• **Supplied passage**
* * * *

In accordance with internal regulations, judgments and decisions related to the execution of operations below a certain scale are delegated to the Representative Director and the respective Directors in charge. In addition, Makita has introduced the Corporate Officer System in order to promote swift execution of group strategies and strengthen systems for the execution of operation, thereby striving to make the business operation flexible and efficient. At present, Makita has 19 Corporate Officers, and four of these Corporate Officers are non-Japanese.


Accounting Audits

Makita has appointed KPMG AZSA LLC as its Accounting Auditor. The certified public accountants who performed the accounting audit for Makita in FYE2021 are Mr. Yasuyuki Morimoto and Mr. Masaki Kawaguchi of KPMG AZSA LLC, and the number of years of continuous auditing is seven years or less. The assistants for the audit work are 11 certified public accountants, 1 U.S. certified public accountant, and 18 others.


Click the image to enlarge

Policy and Decision-making Process for the Appointment of Directors

The Board of Directors of Makita strives to have a well-balanced mix of knowledge, experience, and ability as a whole, to achieve both diversity and appropriate size, and to have a ratio of Independent Outside Directors of at least one-third.
We believe that it is necessary to appoint as Internal Directors (excluding Directors who are Audit & Supervisory Committee Members) those who have the ability to formulate and execute management strategies based on their own experience and insight, including a wealth of experience in Makita’s operations, and as Outside Directors (excluding Directors who are Audit & Supervisory Committee Members) those who have a wealth of experience and broad insight in corporate management. We also believe that it is necessary for Directors who are Audit & Supervisory Committee Members to be appointed from among those who have internal and external work experience and a wealth of experience and insight in various fields, including finance, accounting and legal affairs, and that at least one of them is required to have a wealth of experience and insight in finance, accounting and other fields.
Makita has established the Nomination and Compensation Committee for the purpose of ensuring objectivity, transparency, and fairness in procedures related to the nomination and other matters concerning Directors, etc. (excluding Directors who are Audit & Supervisory Committee Members), as well as further enhancing the corporate governance system, by obtaining appropriate involvement and advice from Independent Outside Directors. The Board of Directors consults with the Nomination and Compensation Committee regarding the policy on the nomination of Directors, etc. (excluding Directors who are Audit & Supervisory Committee Members) and matters related to the appointment of Directors, etc. (excluding Directors who are Audit & Supervisory Committee Members), and decides on candidates based on the advice from the Nomination and Compensation Committee. With respect to Directors who are Audit & Supervisory Committee Members, candidates are determined by a resolution of the Board of Directors after obtaining the consent of the Audit & Supervisory Committee.
In the event that a Director (excluding a Director who is an Audit & Supervisory Committee Member) violates the criteria for dismissal set by the Board of Directors, such as an act that is suspected to be unfair, unjust or treacherous, the Board of Directors will consult with the Nomination and Compensation Committee regarding the dismissal of the relevant Director. Based on the advice from the Nomination and Compensation Committee, the Board of Directors will decide to submit a proposal for the dismissal of the relevant Director to the General Meeting of Shareholders.

Outside Director

Position Name Reasons of Appointment Attendance at
Board of Directors’ meetings
(Audit & Supervisory Board meetings)

* * * *

(Dataset excerpts)
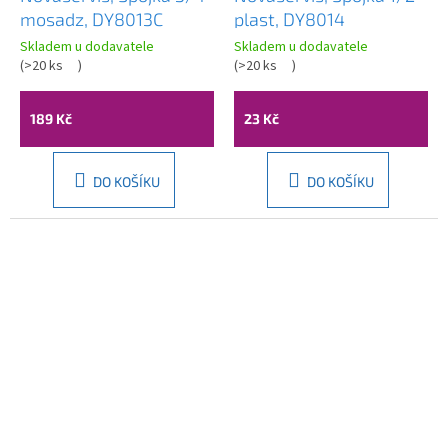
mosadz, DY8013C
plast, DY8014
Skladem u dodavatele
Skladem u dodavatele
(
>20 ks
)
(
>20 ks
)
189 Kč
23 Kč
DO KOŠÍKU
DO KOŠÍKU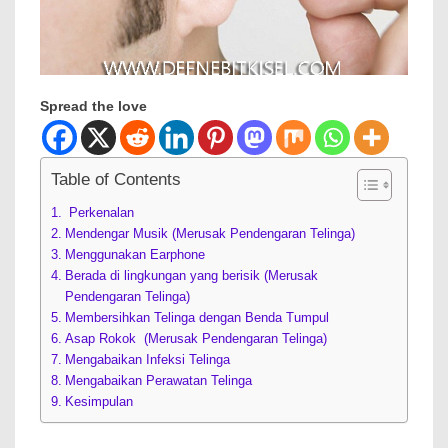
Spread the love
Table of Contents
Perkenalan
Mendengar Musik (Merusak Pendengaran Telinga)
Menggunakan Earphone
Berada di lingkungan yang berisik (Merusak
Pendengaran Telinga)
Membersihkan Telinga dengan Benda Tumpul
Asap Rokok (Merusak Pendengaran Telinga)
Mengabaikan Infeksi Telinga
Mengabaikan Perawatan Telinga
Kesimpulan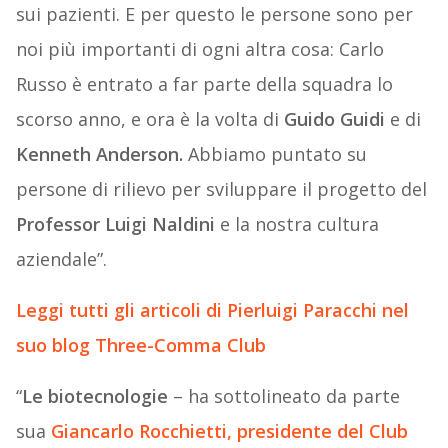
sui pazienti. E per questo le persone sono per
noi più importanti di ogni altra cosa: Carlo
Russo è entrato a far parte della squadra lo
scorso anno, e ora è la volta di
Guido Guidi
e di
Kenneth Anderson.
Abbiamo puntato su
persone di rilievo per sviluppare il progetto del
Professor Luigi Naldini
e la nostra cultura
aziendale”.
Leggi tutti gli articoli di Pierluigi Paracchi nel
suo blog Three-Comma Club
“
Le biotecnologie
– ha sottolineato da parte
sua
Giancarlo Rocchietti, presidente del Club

* * * *

• **Problems and tasks**
[1] Answer these about the Makita corporate governance passage:
(a) How many Corporate Officers does Makita have, and how many of them are non-Japanese?
(b) Which firm has Makita appointed as its Accounting Auditor?
(c) What minimum ratio of Independent Outside Directors does the Board of Directors aim for?
[2] Can you continue the Makita corporate governance passage from the point where it stops?

• **Written responses**
[1]
(a) 19 Corporate Officers, four of them non-Japanese.
(b) KPMG AZSA LLC.
(c) At least one-third.

[2]
Outside Director Masahiro
Sugino

Mr. Sugino has participated in the management of LIXIL Group, including INAX, for many years and has a thorough knowledge of corporate management, with which he currently provides useful opinions on the management of Makita from a broad perspective. Makita has judged that he is suitable for the position of Outside Director because we believe that he will be able to utilize his wealth of experience and broad insight for the management of Makita from an independent perspective.
We believe that there is no special interest between him and Makita and that there is no risk of conflict of interest with general shareholders.

12 of 12
meetings

Outside Director Takahiro
Iwase

Mr. Iwase has participated in the management of core companies of the Toyota Group, including TOYOTA MOTOR CORPORATION, for many years and has a thorough knowledge of corporate management. Makita has judged that he is suitable for the position of Outside Director because we believe that he will be able to utilize his wealth of experience and broad insight for the management of Makita from an independent perspective.
We believe that there is no special interest between him and Makita and that there is no risk of conflict of interest with general shareholders.

Outside Director
(Standing Audit & Supervisory Committee Member)
Akira
Kodama

Mr. Kodama has many years of experience at financial institutions and his expertise in accounting and so on, with which he currently provides useful opinions from a professional perspective. Makita has judged that he is suitable for the position of Outside Director who is an Audit & Supervisory Committee Member because we believe that he will be able to utilize his wealth of experience and insight to audit and supervise the management of Makita from an independent perspective.
We believe that there is no special interest between him and Makita and that there is no risk of conflict of interest with general shareholders.

12 of 12
meetings
(15 of 15 meetings)
Outside Director
(Audit & Supervisory Committee Member)
Shoji
Inoue

Mr. Inoue has extensive knowledge and expertise gained through his practice as attorney at law, with which he currently provides useful opinions from a professional perspective. Makita has judged that he is suitable for the position of Outside Director who is an Audit & Supervisory Committee Member because we believe that he will be able to utilize his wealth of experience and insight to audit and supervise the management of Makita from an independent perspective.
We believe that there is no special interest between him and Makita and that there is no risk of conflict of interest with general shareholders.

12 of 12
meetings
(15 of 15 meetings)
Outside Director
(Audit & Supervisory Committee Member)
Koji
Nishikawa

Mr. Nishikawa has extensive knowledge and expertise in corporate accounting audits as a certified public accountant. Makita has judged that he is suitable for the position of Outside Director who is an Audit & Supervisory Committee Member because we believe that he will be able to utilize his wealth of experience and insight to audit and supervise the management of Makita from an independent perspective.
We believe that there is no special interest between him and Makita and that there is no risk of conflict of interest with general shareholders.

Makita provided notice on Mr. Masahiro Sugino, Mr. Takahiro Iwase, Mr. Akira Kodama, Mr. Shoji Inoue, and Mr. Koji Nishikawa to the Tokyo Stock Exchange and Nagoya Stock Exchange as being independent directors appointed Makita, in accordance with the rules and regulations of each exchange.
Attendance at Board of Directors’ meetings and Audit & Supervisory Board meetings is shown for meetings held between April 1, 2020 and March 31, 2021. The attendance by Mr. Mitsuhiko Wakayama, Mr. Akira Kodama, and Mr. Shoji Inoue is for Board of Directors’ meetings and Audit & Supervisory Board meetings attended as Audit & Supervisory Board Members.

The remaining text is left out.